Public-sector organizations across Canada are continuing to explore emerging technologies, including AI and advanced data platforms. These tools offer exciting opportunities to improve services, inform decision-making, and better serve communities.

At the same time, they introduce new considerations around transparency, governance, and usability. Human-centred design provides a strong foundation for navigating these changes responsibly, ensuring that innovation remains aligned with public values and real-world use.

With increasing expectations and finite resources, designing services thoughtfully from the outset helps organizations maximize impact while minimizing risk.

Designing for the Communities We Serve

Canada’s communities are diverse and public-sector digital services must reflect that diversity.

Human-centred design encourages teams to consider accessibility, inclusion, and geographic realities as core design inputs rather than afterthoughts.
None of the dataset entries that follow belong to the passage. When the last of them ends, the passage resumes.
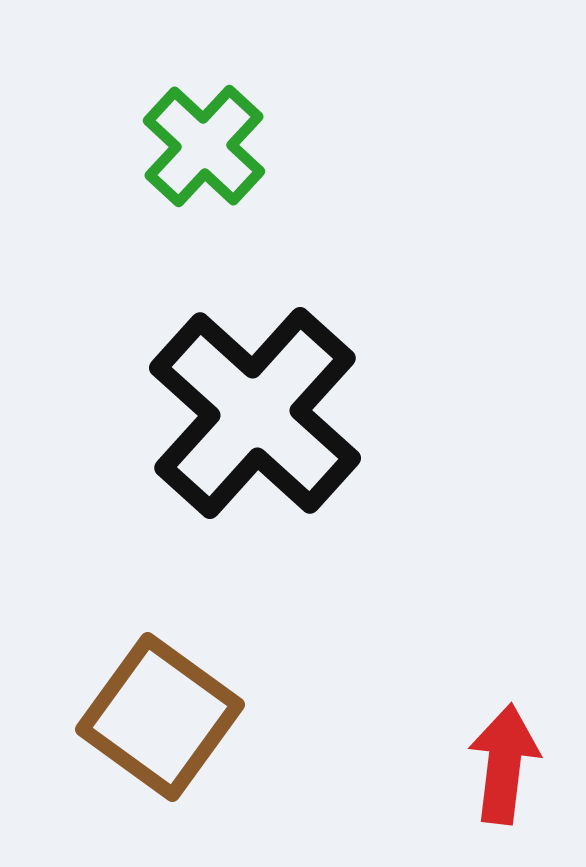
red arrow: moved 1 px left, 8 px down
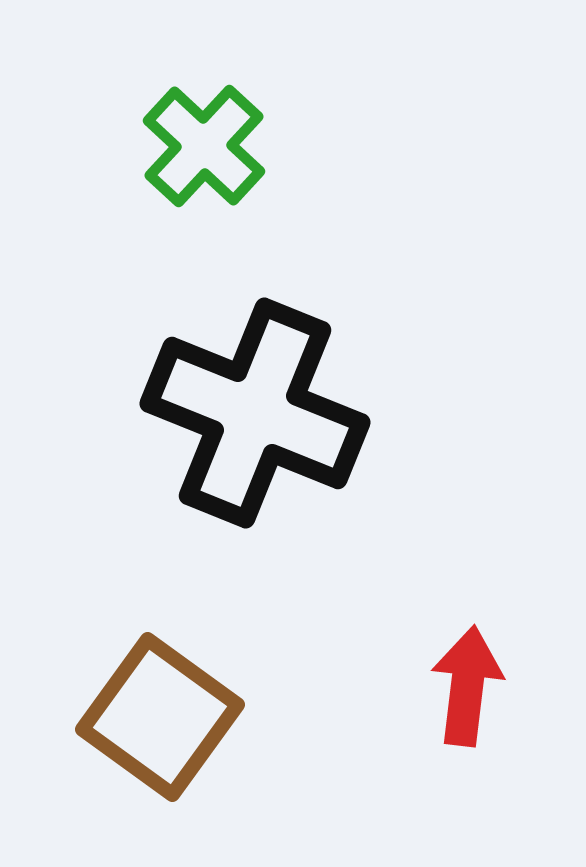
black cross: rotated 20 degrees counterclockwise
red arrow: moved 37 px left, 78 px up
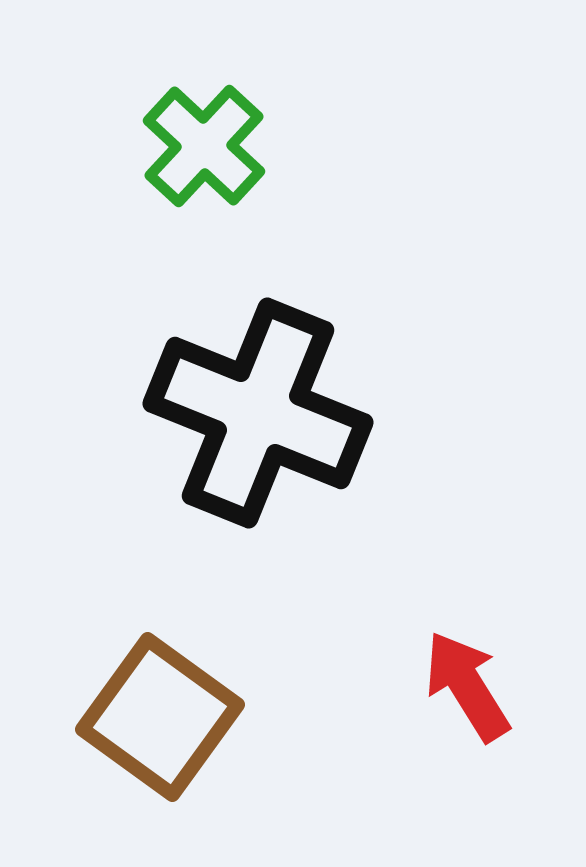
black cross: moved 3 px right
red arrow: rotated 39 degrees counterclockwise
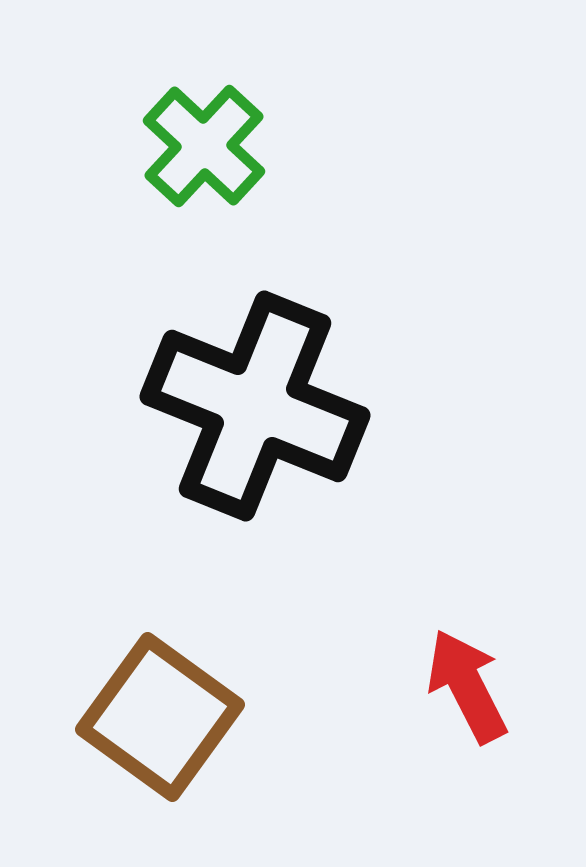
black cross: moved 3 px left, 7 px up
red arrow: rotated 5 degrees clockwise
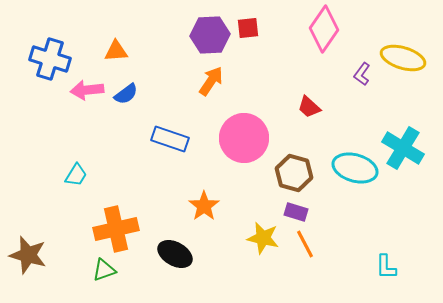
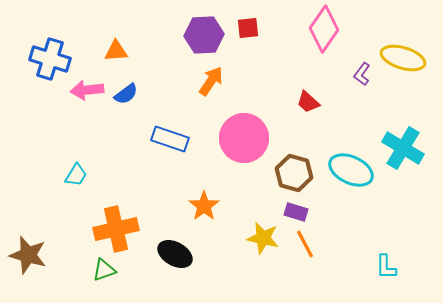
purple hexagon: moved 6 px left
red trapezoid: moved 1 px left, 5 px up
cyan ellipse: moved 4 px left, 2 px down; rotated 9 degrees clockwise
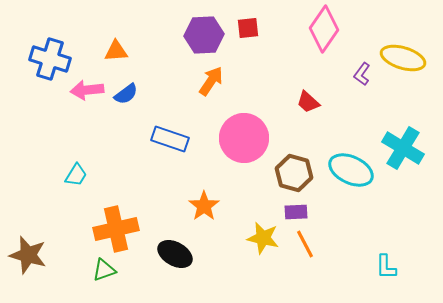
purple rectangle: rotated 20 degrees counterclockwise
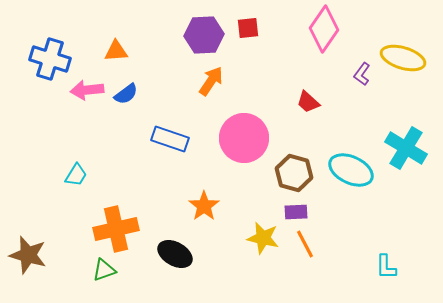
cyan cross: moved 3 px right
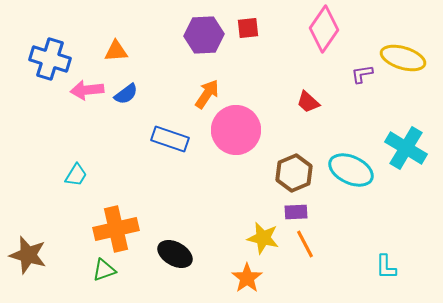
purple L-shape: rotated 45 degrees clockwise
orange arrow: moved 4 px left, 13 px down
pink circle: moved 8 px left, 8 px up
brown hexagon: rotated 21 degrees clockwise
orange star: moved 43 px right, 72 px down
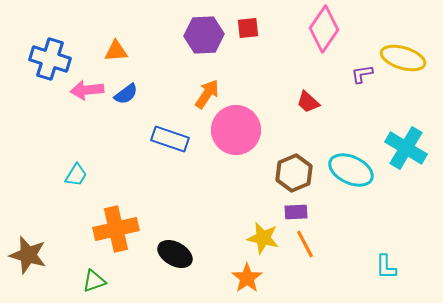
green triangle: moved 10 px left, 11 px down
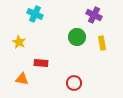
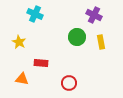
yellow rectangle: moved 1 px left, 1 px up
red circle: moved 5 px left
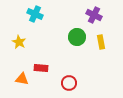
red rectangle: moved 5 px down
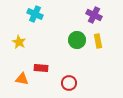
green circle: moved 3 px down
yellow rectangle: moved 3 px left, 1 px up
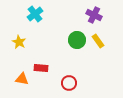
cyan cross: rotated 28 degrees clockwise
yellow rectangle: rotated 24 degrees counterclockwise
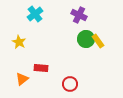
purple cross: moved 15 px left
green circle: moved 9 px right, 1 px up
orange triangle: rotated 48 degrees counterclockwise
red circle: moved 1 px right, 1 px down
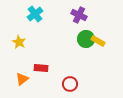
yellow rectangle: rotated 24 degrees counterclockwise
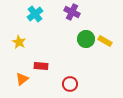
purple cross: moved 7 px left, 3 px up
yellow rectangle: moved 7 px right
red rectangle: moved 2 px up
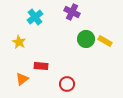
cyan cross: moved 3 px down
red circle: moved 3 px left
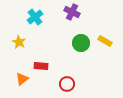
green circle: moved 5 px left, 4 px down
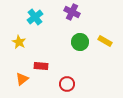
green circle: moved 1 px left, 1 px up
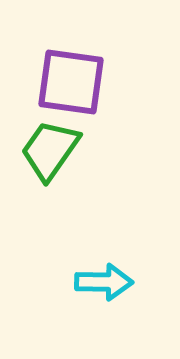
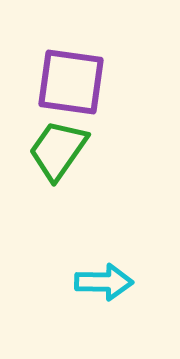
green trapezoid: moved 8 px right
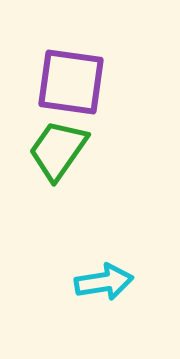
cyan arrow: rotated 10 degrees counterclockwise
It supports services that work across different levels of digital access and varying local contexts, from urban centres to coastal and remote communities.

By grounding design decisions in lived experience, public-sector organizations can create services that feel relevant, usable, and respectful to the people who rely on them.

A Shared Commitment to Better Public Services

Human-centred design is ultimately about partnership. It brings together public-sector expertise, technical capability, and lived experience to create digital services that work well for everyone involved.

Across Canada, many public organizations are already embracing this approach and seeing its value. As digital services continue to expand, human-centred design offers a proven way to build on existing strengths and deliver technology that supports trust, efficiency, and long-term success.

Designing public-sector tech with people at the centre isn’t about criticism. It’s about collaboration, learning, and continuous improvement. And it’s an essential part of shaping the future of public services in Canada.